Segment Open

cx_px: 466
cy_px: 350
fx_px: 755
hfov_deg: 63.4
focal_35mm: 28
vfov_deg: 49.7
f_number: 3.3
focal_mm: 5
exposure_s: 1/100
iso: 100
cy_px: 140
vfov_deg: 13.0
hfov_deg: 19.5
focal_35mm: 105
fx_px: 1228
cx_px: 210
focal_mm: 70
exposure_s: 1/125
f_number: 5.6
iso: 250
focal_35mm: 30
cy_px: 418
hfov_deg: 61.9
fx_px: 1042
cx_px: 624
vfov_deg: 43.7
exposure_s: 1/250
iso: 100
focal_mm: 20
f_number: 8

Segment Closed
Segment Open

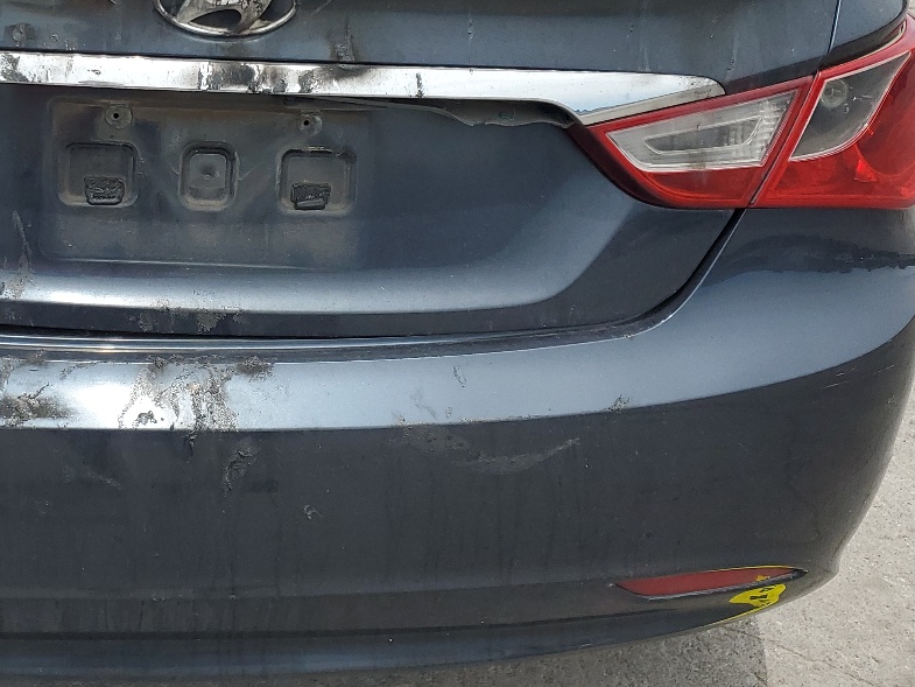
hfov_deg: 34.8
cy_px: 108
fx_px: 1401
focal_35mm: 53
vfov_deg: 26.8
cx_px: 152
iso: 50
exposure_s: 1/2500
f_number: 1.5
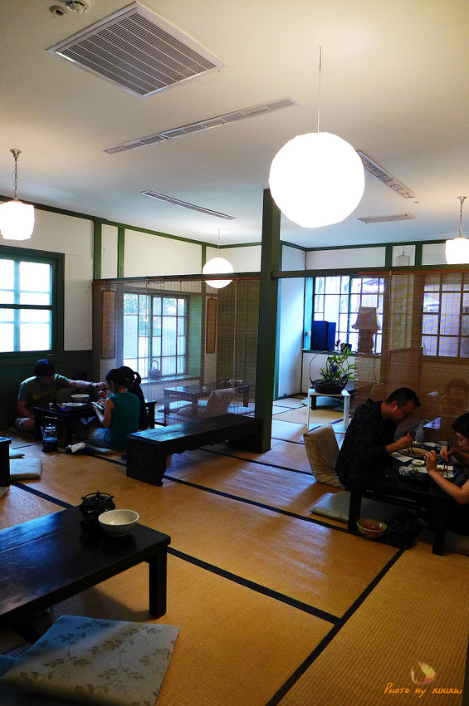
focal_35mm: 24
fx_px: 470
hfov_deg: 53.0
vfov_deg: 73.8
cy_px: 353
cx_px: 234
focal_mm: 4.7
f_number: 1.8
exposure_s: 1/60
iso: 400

Segment Closed

## ACTIVITY
The lines above from the one containing "focal_mm: 5" through the one containing "f_number: 8" are to be set down exactly, and no others.

## YOUR SOLUTION
focal_mm: 5
exposure_s: 1/100
iso: 100
cy_px: 140
vfov_deg: 13.0
hfov_deg: 19.5
focal_35mm: 105
fx_px: 1228
cx_px: 210
focal_mm: 70
exposure_s: 1/125
f_number: 5.6
iso: 250
focal_35mm: 30
cy_px: 418
hfov_deg: 61.9
fx_px: 1042
cx_px: 624
vfov_deg: 43.7
exposure_s: 1/250
iso: 100
focal_mm: 20
f_number: 8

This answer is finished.